Jesuit Memorial of Saint Joseph Pignatelli, Priest

    As we enter into the final two weeks of Ordinary Time and come to the end of the liturgical year, we hear in the first readings from the very end of the Bible: the Book of Revelation, visions of Christ at the end of time seen by John. After the opening vision, John is given letters to send to seven of the earliest Christian communities. Each letter shines the light of divine judgment upon the Church in that city, revealing both their virtues as well as where they have fallen and need to rise once again in the Christian life. The Church in Ephesus is proven to be hard-working, clever enough to detect false apostles, and patient in afflictions. However, their toughness needs to be balanced, and they also need to repent. “Yet I hold this against you: you have lost the love you had at first.” (Revelation 2:5)

    St. Joseph Pignatelli lived to see the Suppression of the Society of Jesus in the late 1700’s. As a young man, he had joined the Jesuits and became a great priest. However, in his early thirties, political forces (largely nationalist politicians suspicious of this international religious order with special devotion to the Holy Father) worked together to pressure the Holy See to disband the Society of Jesus. Jesuits were forced to choose between becoming diocesan priests or joining another religious order, or simply forced to go into exile. Thousands were sent from Latin America and elsewhere throughout the world to the Papal States in Italy. Young and old waited on ships for months as port after port refused to let them land and seek a new home. It was a time of great trial for the last of the Jesuits.
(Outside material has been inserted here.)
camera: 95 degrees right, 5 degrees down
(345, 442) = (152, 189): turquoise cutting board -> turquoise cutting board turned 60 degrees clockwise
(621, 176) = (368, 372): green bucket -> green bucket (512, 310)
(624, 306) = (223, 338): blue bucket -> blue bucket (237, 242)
    St. Joseph Pignatelli could have given into despair and bitterness as he watched his brothers suffer. Instead, he became a man of action. He began to work with anyone he could to start finding homes for these priests and brothers trapped on those ships. He did massive fundraising to make sure that the elderly Jesuits had the care they needed to live out the last of their days, even though they were far from their homelands. More than this, St. Joseph sought to continue to be a man of the Church. He did heroic fundraising for a number of charitable causes that had nothing to do with the plight of his brother Jesuits, remaining devoted to the causes of the same Holy See which had ordered the Suppression. Patient in affliction, St. Joseph Pignatelli held on to the love he had at the beginning of his vocation. The Lord rewarded his patient hope and love, and in the last ten years of his life St. Joseph got to see the Holy Father begin to welcome men to live out the call of the Society of Jesus once more in Parma and Naples. The Society of Jesus was restored around the world in 1814, just three years after St. Joseph Pignatelli died. May he pray for us that we may be patient and charitable, especially in difficult times!